What the exercise asks
Repeat the listing below word for word, minus the pictures.

Data records
=======
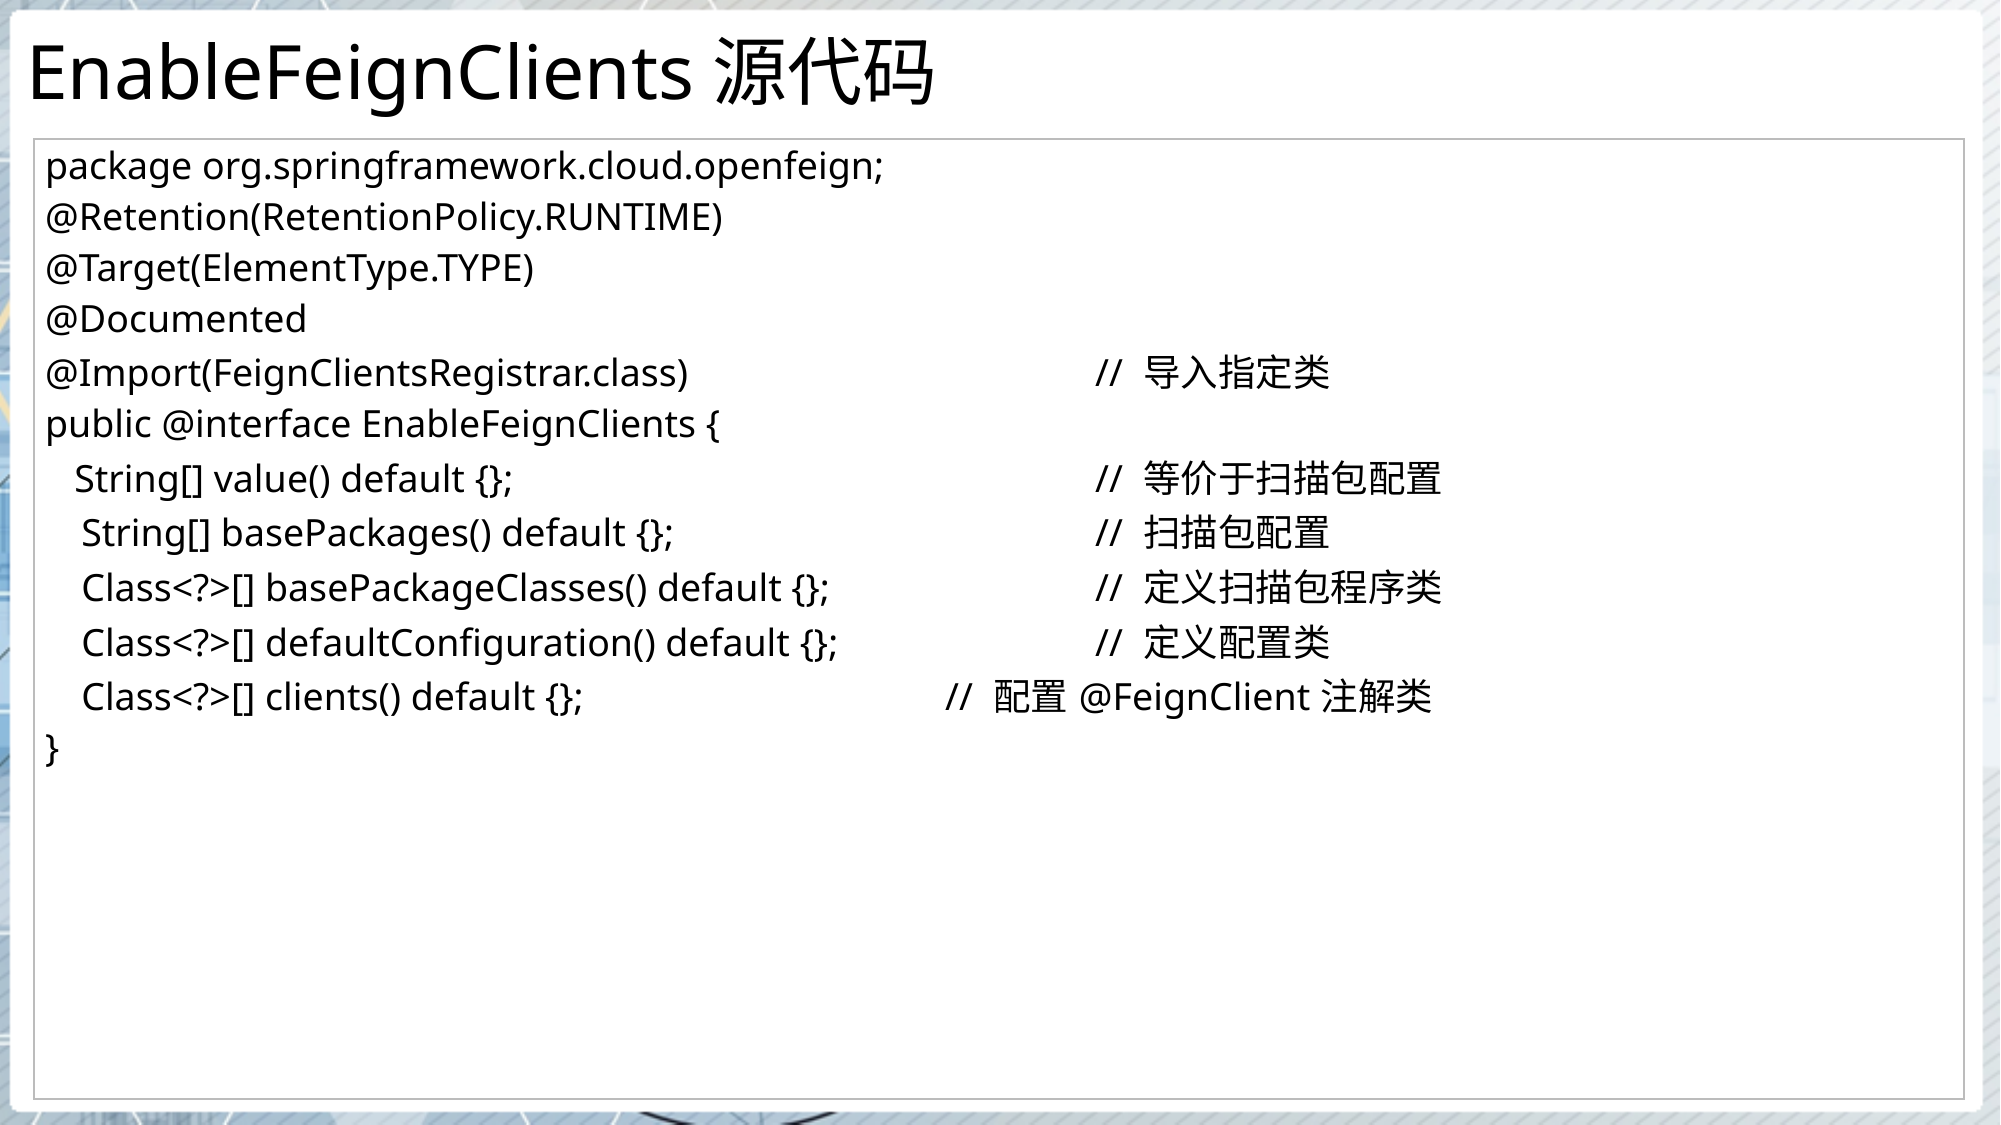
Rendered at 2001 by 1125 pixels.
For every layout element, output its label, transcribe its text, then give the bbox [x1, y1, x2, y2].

title EnableFeignClients源代码 [11, 11, 1983, 140]
table_header package org.springframework.cloud.openfeign; @Retention(RetentionPolicy.RUNTIME) @Target(ElementType.TYPE) @Documented @Import(FeignClientsRegistrar.class) // 导入指定类 public @interface EnableFeignClients { String[] value() default {}; // 等价于扫描包配置 String[] basePackages() default {}; // 扫描包配置 Class<?>[] basePackageClasses() default {}; // 定义扫描包程序类 Class<?>[] defaultConfiguration() default {}; // 定义配置类 Class<?>[] clients() default {}; // 配置@FeignClient注解类 } [35, 140, 1963, 1098]
picture [0, 0, 2000, 1125]
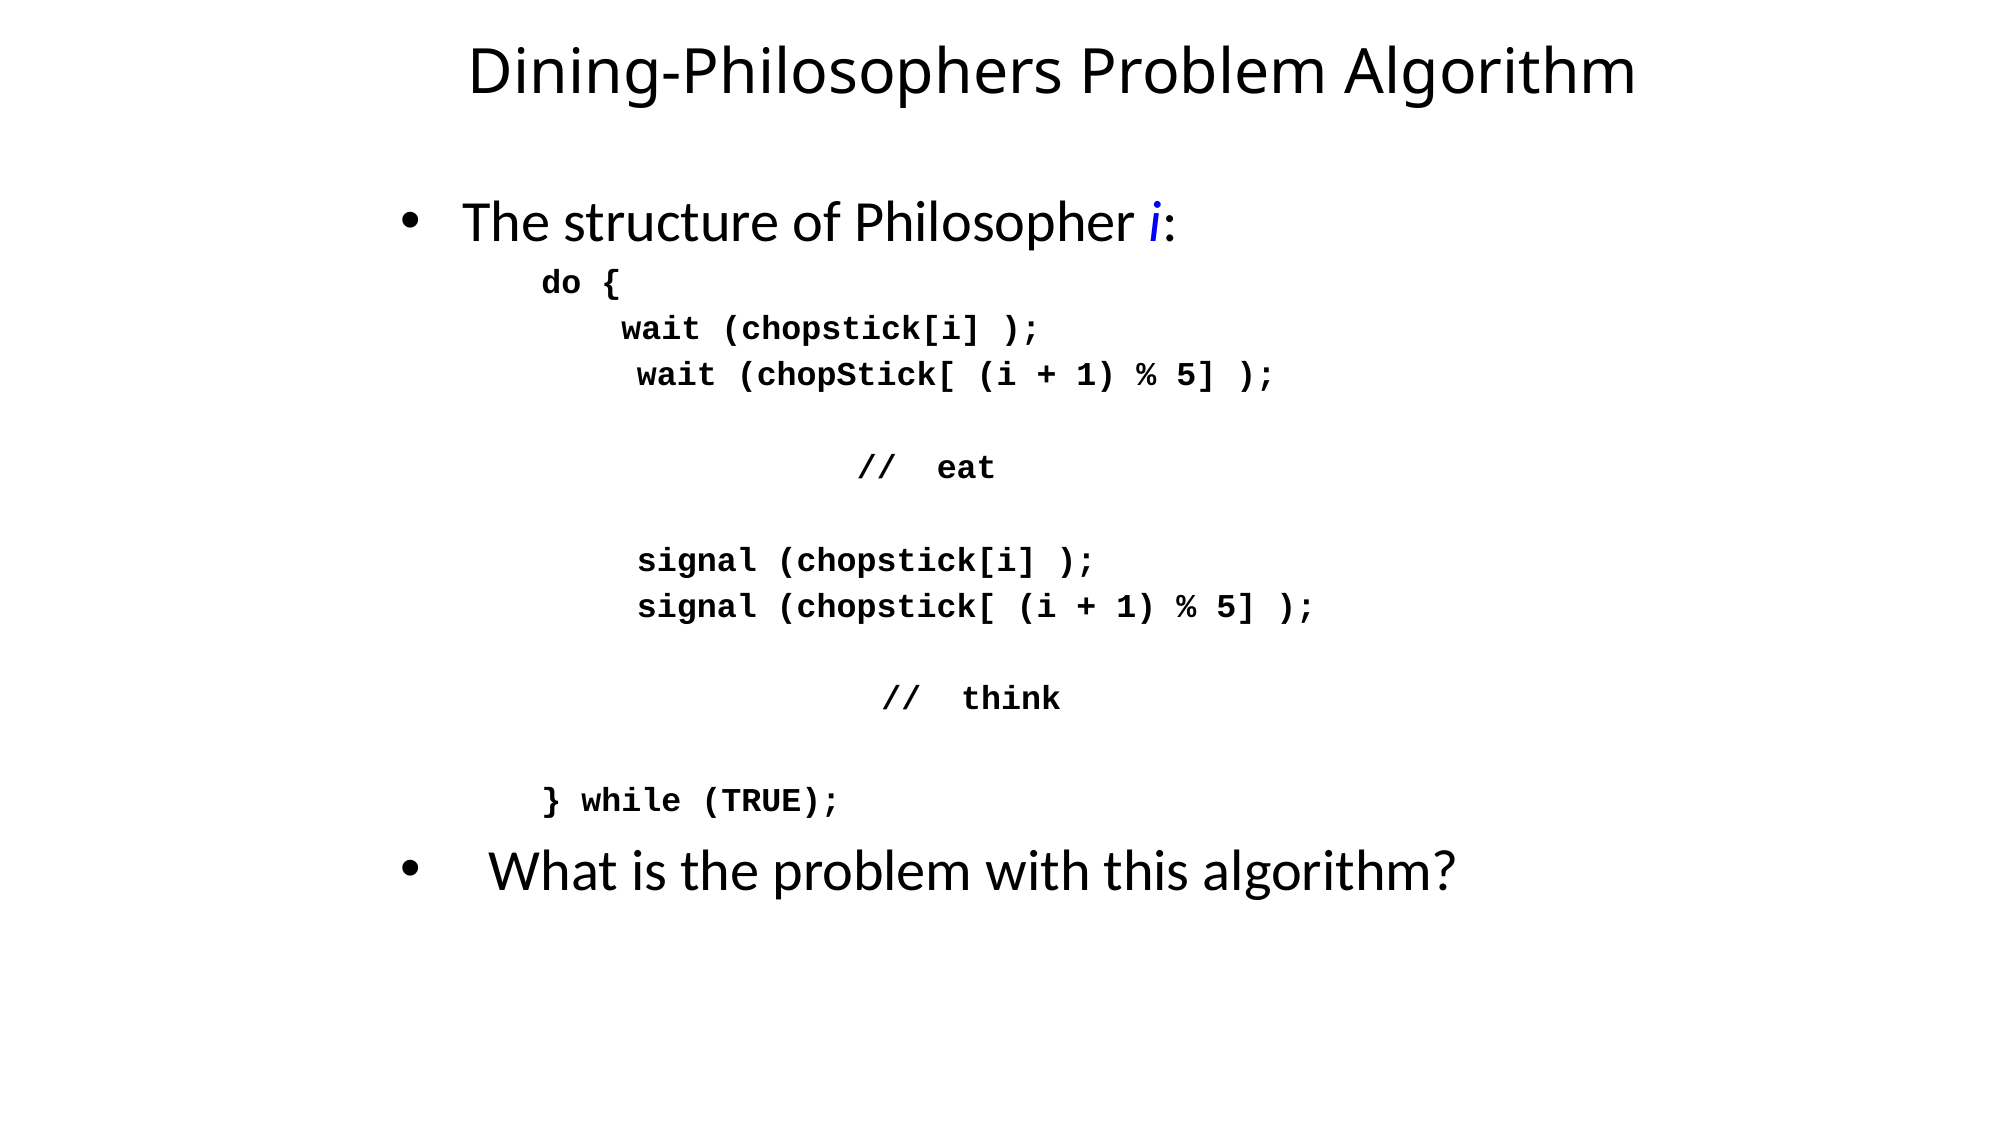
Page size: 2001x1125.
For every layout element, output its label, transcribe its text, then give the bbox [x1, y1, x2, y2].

title Dining-Philosophers Problem Algorithm [420, 26, 1711, 122]
list The structure of Philosopher i: do { wait (chopstick[i] ); wait (chopStick[ (i + 1) % 5] ); // eat signal (chopstick[i] ); signal (chopstick[ (i + 1) % 5] ); // think } while (TRUE); What is the problem with this algorithm? [385, 183, 1552, 969]
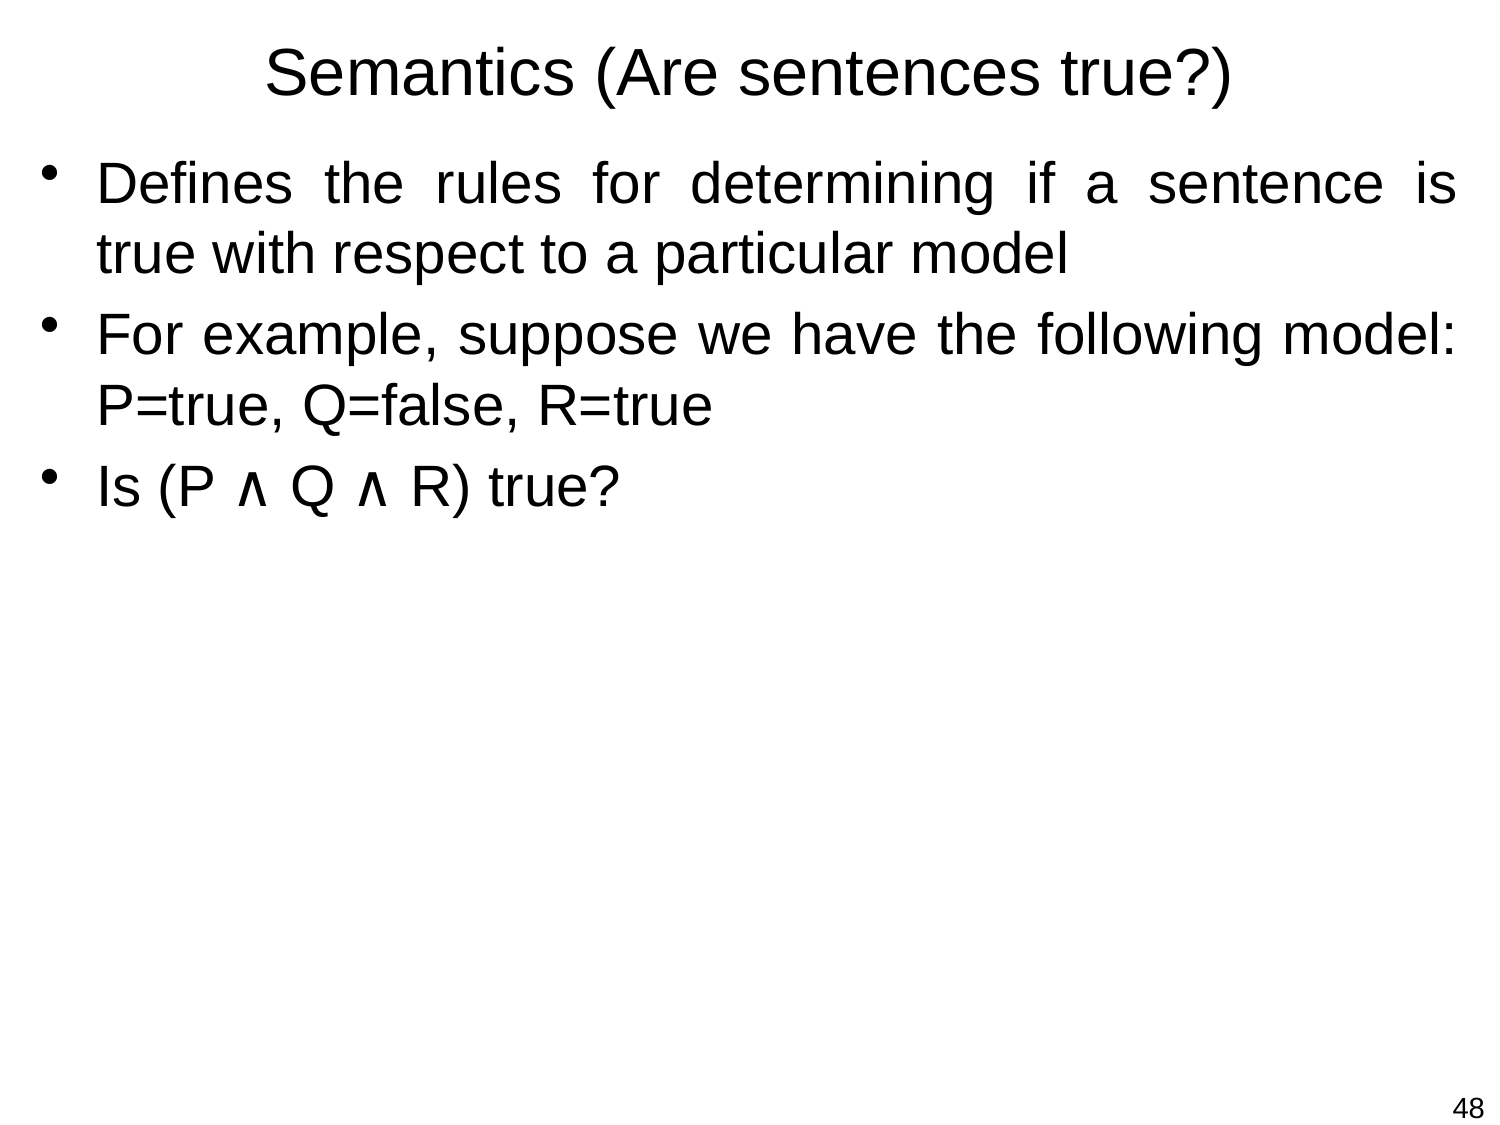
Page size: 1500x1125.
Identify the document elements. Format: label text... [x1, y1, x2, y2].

list Defines the rules for determining if a sentence is true with respect to a particular model For example, suppose we have the following model: P=true, Q=false, R=true Is (P ∧ Q ∧ R) true? [24, 137, 1476, 1076]
slide_number 48 [1424, 1046, 1500, 1125]
title Semantics (Are sentences true?) [24, 12, 1476, 126]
=======
Answer section
Rendered at 2001 by 1125 pixels.
For every layout element, output its label, transcribe its text, then give the bbox [x1, y1, x2, y2].

title EnableFeignClients源代码 [11, 11, 1983, 140]
table_header package org.springframework.cloud.openfeign; @Retention(RetentionPolicy.RUNTIME) @Target(ElementType.TYPE) @Documented @Import(FeignClientsRegistrar.class) // 导入指定类 public @interface EnableFeignClients { String[] value() default {}; // 等价于扫描包配置 String[] basePackages() default {}; // 扫描包配置 Class<?>[] basePackageClasses() default {}; // 定义扫描包程序类 Class<?>[] defaultConfiguration() default {}; // 定义配置类 Class<?>[] clients() default {}; // 配置@FeignClient注解类 } [35, 140, 1963, 1098]
picture [0, 0, 2000, 1125]
Page size: 2001x1125.
For every layout element, output its label, transcribe its text, then give the bbox [x1, y1, x2, y2].

title Dining-Philosophers Problem Algorithm [420, 26, 1711, 122]
list The structure of Philosopher i: do { wait (chopstick[i] ); wait (chopStick[ (i + 1) % 5] ); // eat signal (chopstick[i] ); signal (chopstick[ (i + 1) % 5] ); // think } while (TRUE); What is the problem with this algorithm? [385, 183, 1552, 969]
Page size: 1500x1125.
Identify the document elements. Format: label text... [x1, y1, x2, y2].

list Defines the rules for determining if a sentence is true with respect to a particular model For example, suppose we have the following model: P=true, Q=false, R=true Is (P ∧ Q ∧ R) true? [24, 137, 1476, 1076]
slide_number 48 [1424, 1046, 1500, 1125]
title Semantics (Are sentences true?) [24, 12, 1476, 126]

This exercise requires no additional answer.